» WHAT NEEDS TO BE DONE:
Extend the comment thread below, on the Church of England hierarchy and the use of state coercion versus charity, beginning immediately after its final sentence.

» SOURCE EXTRACT:
+ + +
The article does an excellent job of explaining why the left has no claim whatsoever to the moral high ground they seem to take for granted. I don't know why you felt the need to tack the advocacy of a Victorian-era social policy with obvious undesirable consequences onto the end of it, though. Leaving it all to charity is an absolutely shocking solution to the social problems of a minimal-tax economy.

Henry Hill says:
10 November 2011

WRQ, perhaps I should make something clear. I'm not personally advocating leaving all the business of the state to charity. I'm simply arguing that the Archbishop, from a Christian perspective, should not be in favour of trying to fight sin via coercion.

I'm sorry if the article doesn't make that clear.

Marcus Edwardius says:
10 November 2011

It does annoy me to see the hierarchy of the CoE pointing out the gap in wages between the CEO of a firm, and the workers within it - when they themselves parade around in golden robes wearing pointy hats and living in palaces - all of which are meant to signify how high up the church hierarchy they are.
+ + +
» LISTED RECORDS:

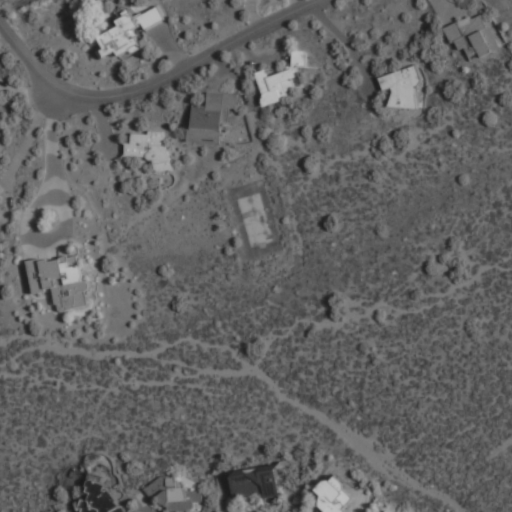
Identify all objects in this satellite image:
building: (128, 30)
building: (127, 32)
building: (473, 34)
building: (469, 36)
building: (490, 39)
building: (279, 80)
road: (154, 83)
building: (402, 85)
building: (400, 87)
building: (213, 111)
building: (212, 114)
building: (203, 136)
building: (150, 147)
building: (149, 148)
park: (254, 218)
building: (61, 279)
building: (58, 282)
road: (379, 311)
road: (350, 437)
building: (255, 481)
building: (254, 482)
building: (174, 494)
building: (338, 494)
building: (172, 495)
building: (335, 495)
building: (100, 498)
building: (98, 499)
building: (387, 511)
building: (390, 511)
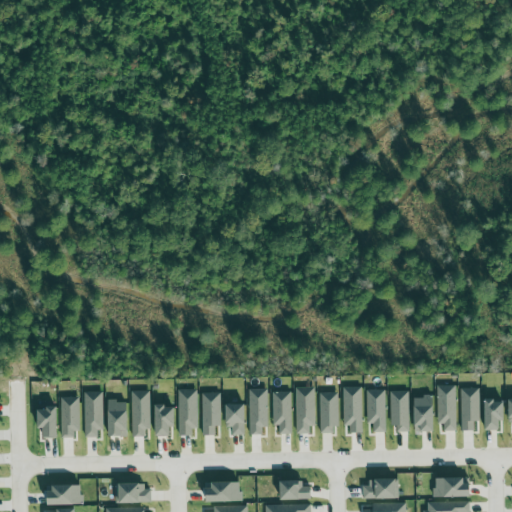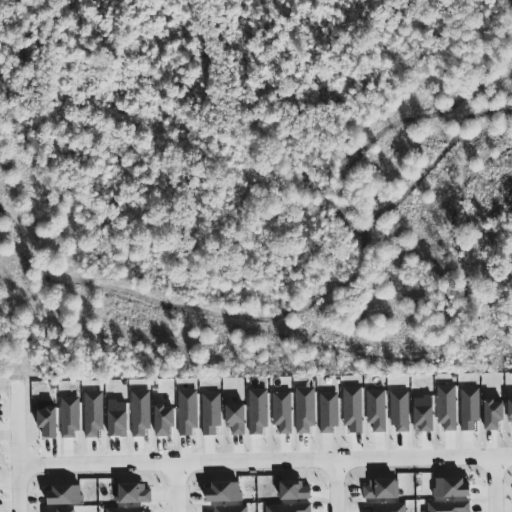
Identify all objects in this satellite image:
+ + +
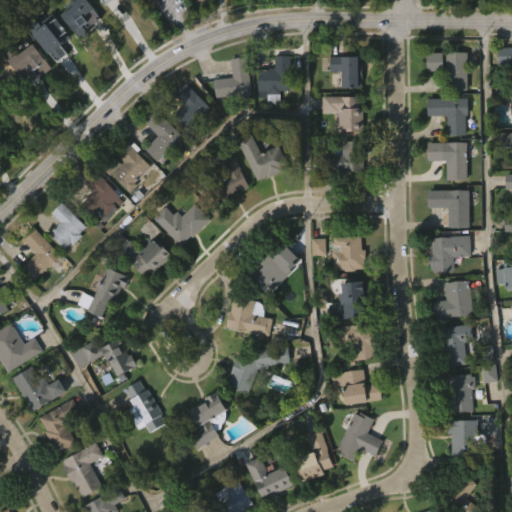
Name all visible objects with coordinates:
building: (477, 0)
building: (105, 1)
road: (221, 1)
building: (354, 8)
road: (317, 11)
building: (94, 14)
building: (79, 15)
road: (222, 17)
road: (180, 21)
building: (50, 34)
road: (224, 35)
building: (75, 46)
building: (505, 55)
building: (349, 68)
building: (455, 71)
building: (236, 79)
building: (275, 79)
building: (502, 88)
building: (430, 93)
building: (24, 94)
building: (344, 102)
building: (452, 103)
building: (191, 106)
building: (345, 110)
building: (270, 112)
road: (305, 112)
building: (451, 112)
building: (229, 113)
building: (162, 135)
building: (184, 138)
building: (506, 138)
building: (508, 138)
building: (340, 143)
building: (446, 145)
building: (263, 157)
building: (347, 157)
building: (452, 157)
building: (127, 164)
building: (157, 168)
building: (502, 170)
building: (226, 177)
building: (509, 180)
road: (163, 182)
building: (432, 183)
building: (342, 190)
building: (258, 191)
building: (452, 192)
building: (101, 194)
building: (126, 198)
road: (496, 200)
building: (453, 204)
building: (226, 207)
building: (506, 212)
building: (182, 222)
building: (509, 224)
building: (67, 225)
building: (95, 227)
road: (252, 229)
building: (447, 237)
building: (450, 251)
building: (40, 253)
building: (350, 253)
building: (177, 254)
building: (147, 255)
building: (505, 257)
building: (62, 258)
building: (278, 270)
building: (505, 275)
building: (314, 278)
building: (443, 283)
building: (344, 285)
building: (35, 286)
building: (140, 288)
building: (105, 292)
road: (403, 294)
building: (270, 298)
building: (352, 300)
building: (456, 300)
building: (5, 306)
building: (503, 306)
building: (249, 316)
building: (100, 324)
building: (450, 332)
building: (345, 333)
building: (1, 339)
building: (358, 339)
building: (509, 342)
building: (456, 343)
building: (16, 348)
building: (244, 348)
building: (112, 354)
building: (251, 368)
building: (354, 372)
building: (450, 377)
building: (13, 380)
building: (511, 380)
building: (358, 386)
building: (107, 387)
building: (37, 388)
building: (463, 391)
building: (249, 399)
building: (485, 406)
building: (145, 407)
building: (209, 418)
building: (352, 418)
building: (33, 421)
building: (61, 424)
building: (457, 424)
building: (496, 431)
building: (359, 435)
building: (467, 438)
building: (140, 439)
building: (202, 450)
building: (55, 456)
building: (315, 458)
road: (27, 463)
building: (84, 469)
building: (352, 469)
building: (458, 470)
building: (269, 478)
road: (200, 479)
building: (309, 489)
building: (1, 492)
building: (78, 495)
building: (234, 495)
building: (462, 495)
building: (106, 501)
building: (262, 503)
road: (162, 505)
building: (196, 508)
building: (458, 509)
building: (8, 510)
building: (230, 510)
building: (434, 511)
+ + +
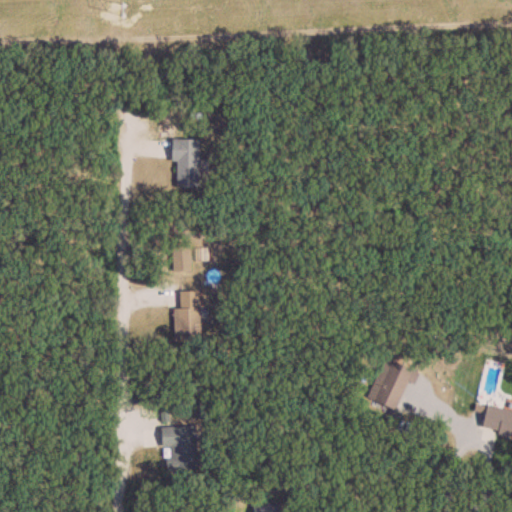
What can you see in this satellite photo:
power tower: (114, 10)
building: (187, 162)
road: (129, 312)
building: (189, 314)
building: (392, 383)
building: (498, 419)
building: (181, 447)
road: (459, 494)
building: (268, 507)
+ + +
» REPLY:
Picking on Bankers is too easy. Most people object to them. Why didn't the Bishop have a pop at Footballers anf their wages? Why not have a pop at Jonathon Ross, or Stephen Fry (both of whom make millions)? Why didnt he have a go at them? Easy... Lots of people like them - hence the Bishop doesnt want to alienate his audience. The Arch Bishop and the Bishop of York look and sound more like scheming ploiticians all the time. Pathetic. Dumb and dumber...

Brian says:
10 November 2011

You all remind me of that fool on the cross thanking the Romans for stringing him up in Life of Brian.

English Pensioner says:
10 November 2011

Whenever I hear someone say "The Government should do something about it", I have to remember to transliterate the words to "I want something done about it and everyone should contribute towards the cost whether they want it done or not".